MEKONG DELTA - In A Mirror Darkly
The first three bands that defined progressive metal for me were Watchtower, Sieges Even and Mekong Delta. We have been waiting now for a quarter decade for the former to finally release its third longplayer, and the second band in my list have become less and less complex and finally split up with a disappointing live record. Se we are left with Mekong Delta who used to be really active from the mid-Eighties to the mid-Nineties, and then went on a decade long hiatus before coming back in 2007 with their comeback album Lurking Fear. Apart from founding member and bass player Ralph Hubert, there were no original members left. Three years later, Mr Hubert once again changed his backing band, and it seems that he is finally satisfied with the line-up, as there haven’t been any other changes since then.

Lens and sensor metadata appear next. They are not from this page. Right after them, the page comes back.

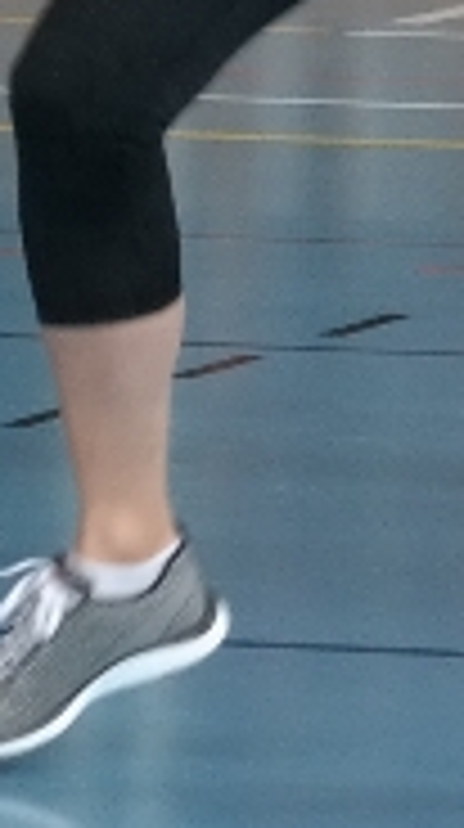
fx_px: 16838
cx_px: -383
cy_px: 144
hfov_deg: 1.6
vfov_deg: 2.8
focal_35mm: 767
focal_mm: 55
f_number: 5.6
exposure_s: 1/80
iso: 400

Wanderer On The Edge Of Time came in 2010, two years later saw the release of Intersections, in my opinion a rather dispensable compilation of newly recorded versions of old classics (but maybe the band needed this to tighten their live catalogue), and now, I am glad to say, they are back with In A Mirror Darkly, their best album since at least Dances Of Death in 1990. Unlike Wanderer On The Edge Of Time, In A Mirror Darkly does without the numerous interludes that I always thought robbed the album of its momentum. Instead we get seven songs that never run under five minutes but also never quite top the eight minute mark.

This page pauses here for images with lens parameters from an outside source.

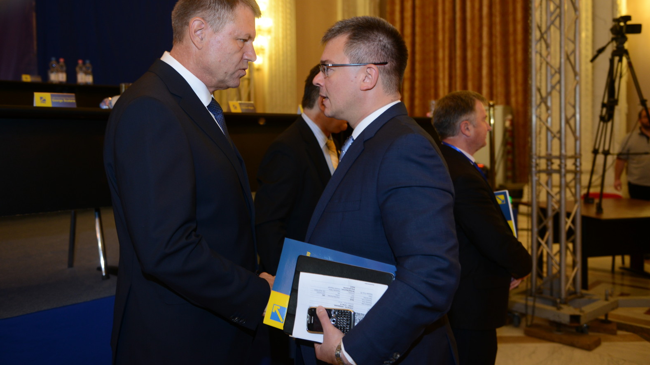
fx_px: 586
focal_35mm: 34
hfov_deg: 58.0
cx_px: 326
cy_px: 157
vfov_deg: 34.6
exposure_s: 1/80
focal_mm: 32
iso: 800
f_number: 3.2
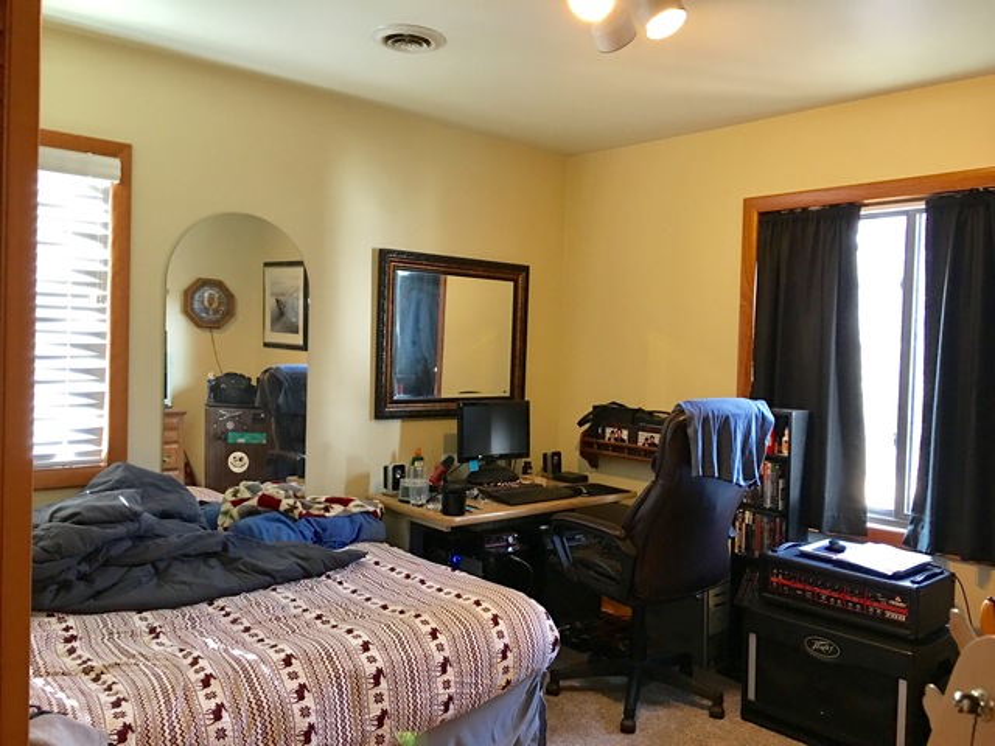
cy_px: 373
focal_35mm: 29
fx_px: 834
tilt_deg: -1.5
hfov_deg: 61.7
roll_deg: -2.2
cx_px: 498
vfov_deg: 48.2
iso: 80
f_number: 2.2
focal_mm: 4.15
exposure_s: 1/10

The current line-up could very well be called an all-star band, with drummer Alex Landenburg’s resume looking like a who-is-who of the metal world, among others melodic metal band Axxis. Vocalist Martin LeMar is also active in progressive metal band Tomorrow’s Eve, and guitarist Erik Adam H. Grösch used to be in the criminally overlooked Annon Vin, and now looks somewhat like a doppelganger of the late Peter Steele. So there is no doubt about the talent involved, and the songwriting, despite the usually long tracks, seems more focused than in the past.
It all begins with Introduction & Ouverture, first an acoustic intro played on classical guitar, before turning into an instrumental metal piece. Here is shows once again, had Ralph Hubert been born before the age of electricity, he would certainly have become a classical composer. Past interpretations of many works by Mussorgsky and some by others of course also underline that assumption. The first vocal song The Armageddon Machine sees the full band in prime form: nervous guitar riffs, impressive bass playing, tight complex drumming and a vocalist who really fits in perfectly with the sound of Mekong Delta. I wouldn’t have chosen The Sliver In God’s Eye as the next song, as this ominously symphonic track feels a bit awkward so early on in the album, but it manages to show the band from an unexpected side. Janus is once again a more typical Mekong Delta track where everyone in the line-up shines, but especially the vocals left me breathless with their sense of dramatic display. Inside Of The Outside Of The Inside is another instrumental track, and it speaks for the band that they can pull of all six minutes of it without ever boring the listener. And the title of the track will have your head spinning... it took me a few minutes to finally visualise what they had in mind... or at least I think so. My favourite track is Hindsight Bias, the shortest track on the album and also the catchiest one, if that even makes sense in the case of Mekong Delta. Here the band combines ultra-progressive structures with strangely melodic multi-layered vocals that leave you somewhere between pre-existing aural dimensions. This is how you spell perfection! The album ends with Mutant Messiah, the longest track per se and once again showing Mekong Delta from a side we are so fond of.
So I can’t probably declare that Mekong Delta have reinvented themselves, but at the very least they finally found a, hopefully stable, line-up that manages to kindle the passion their very first albums managed to do. There are a few minor complaints, like for instance that it takes the album too long until it gets running full steam, meaning that the two intros are maybe a bit much, and also the aforementioned slower song placed to early on the album, but apart from that, I am more than happy to say that Mekong Delta are finally back and not sounding in the least like a rehashing of old ideas. Let’s hope that the quartet have many more such great albums up their sleeve for future release.